▸ What to produce:
Copy each line of the listing where the word "Right" can be found.

____ Provided records

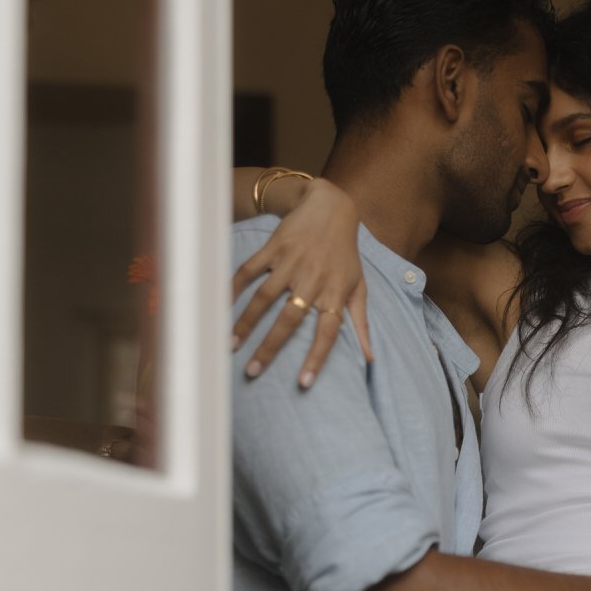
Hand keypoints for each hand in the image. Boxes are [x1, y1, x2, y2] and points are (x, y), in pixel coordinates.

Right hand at [231, 178, 372, 386]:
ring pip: (265, 297)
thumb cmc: (345, 254)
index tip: (303, 383)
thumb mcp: (360, 286)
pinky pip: (250, 270)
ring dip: (246, 322)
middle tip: (252, 372)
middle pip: (290, 319)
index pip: (328, 331)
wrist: (330, 207)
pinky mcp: (274, 247)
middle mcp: (313, 279)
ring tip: (230, 345)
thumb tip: (370, 359)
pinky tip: (220, 308)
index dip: (317, 357)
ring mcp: (291, 262)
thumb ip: (362, 323)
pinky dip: (234, 288)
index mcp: (336, 292)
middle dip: (270, 347)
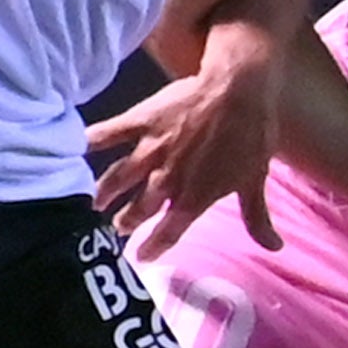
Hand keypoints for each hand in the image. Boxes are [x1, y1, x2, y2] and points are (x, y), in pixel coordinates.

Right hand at [86, 24, 283, 257]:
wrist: (238, 89)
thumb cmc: (250, 136)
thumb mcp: (255, 181)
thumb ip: (257, 219)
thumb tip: (274, 247)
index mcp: (193, 198)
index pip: (167, 233)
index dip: (152, 248)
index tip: (139, 258)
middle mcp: (165, 180)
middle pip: (137, 209)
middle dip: (125, 222)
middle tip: (115, 229)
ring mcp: (149, 151)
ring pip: (117, 179)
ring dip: (103, 194)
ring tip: (92, 203)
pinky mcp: (140, 121)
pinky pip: (109, 133)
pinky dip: (90, 140)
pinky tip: (74, 147)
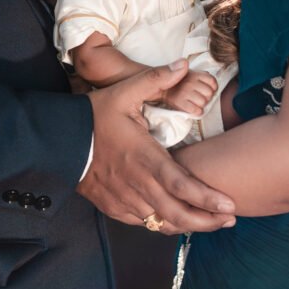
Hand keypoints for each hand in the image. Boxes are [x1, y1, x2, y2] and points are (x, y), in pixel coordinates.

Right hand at [77, 60, 235, 234]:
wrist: (59, 140)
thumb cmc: (94, 115)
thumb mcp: (124, 91)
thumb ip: (156, 78)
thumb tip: (184, 64)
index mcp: (144, 157)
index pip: (180, 185)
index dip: (206, 198)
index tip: (229, 204)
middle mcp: (137, 184)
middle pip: (176, 213)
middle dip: (207, 221)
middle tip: (229, 218)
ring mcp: (124, 199)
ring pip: (161, 222)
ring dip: (187, 224)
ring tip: (210, 221)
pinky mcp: (113, 207)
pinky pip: (143, 222)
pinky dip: (162, 223)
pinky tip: (176, 218)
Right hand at [162, 70, 217, 115]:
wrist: (164, 89)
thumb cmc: (180, 82)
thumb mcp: (190, 74)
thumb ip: (201, 75)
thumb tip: (211, 80)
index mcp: (194, 74)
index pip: (212, 81)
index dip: (213, 87)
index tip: (209, 90)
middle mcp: (190, 82)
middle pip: (209, 93)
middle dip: (207, 97)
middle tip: (200, 97)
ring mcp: (185, 92)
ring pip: (203, 102)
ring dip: (201, 105)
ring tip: (196, 102)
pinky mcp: (180, 102)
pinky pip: (195, 110)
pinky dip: (197, 111)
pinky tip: (194, 109)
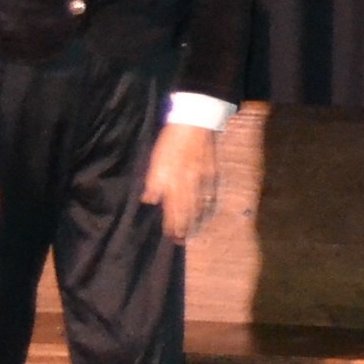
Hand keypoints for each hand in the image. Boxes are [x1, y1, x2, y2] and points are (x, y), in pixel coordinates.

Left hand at [142, 121, 222, 241]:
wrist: (195, 122)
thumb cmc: (171, 140)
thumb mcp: (156, 159)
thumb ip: (154, 180)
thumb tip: (149, 200)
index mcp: (174, 179)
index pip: (173, 207)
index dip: (172, 223)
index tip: (171, 236)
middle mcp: (189, 183)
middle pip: (187, 210)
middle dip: (184, 226)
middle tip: (182, 241)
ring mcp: (203, 179)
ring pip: (201, 205)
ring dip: (197, 220)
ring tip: (194, 232)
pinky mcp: (213, 173)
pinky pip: (212, 194)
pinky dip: (210, 206)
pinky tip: (208, 213)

________

▸ Answer to the exercise:
Right hand at [231, 178, 372, 386]:
Right hand at [86, 24, 283, 257]:
Right hand at [77, 60, 235, 234]:
Right hand at [162, 70, 217, 115]:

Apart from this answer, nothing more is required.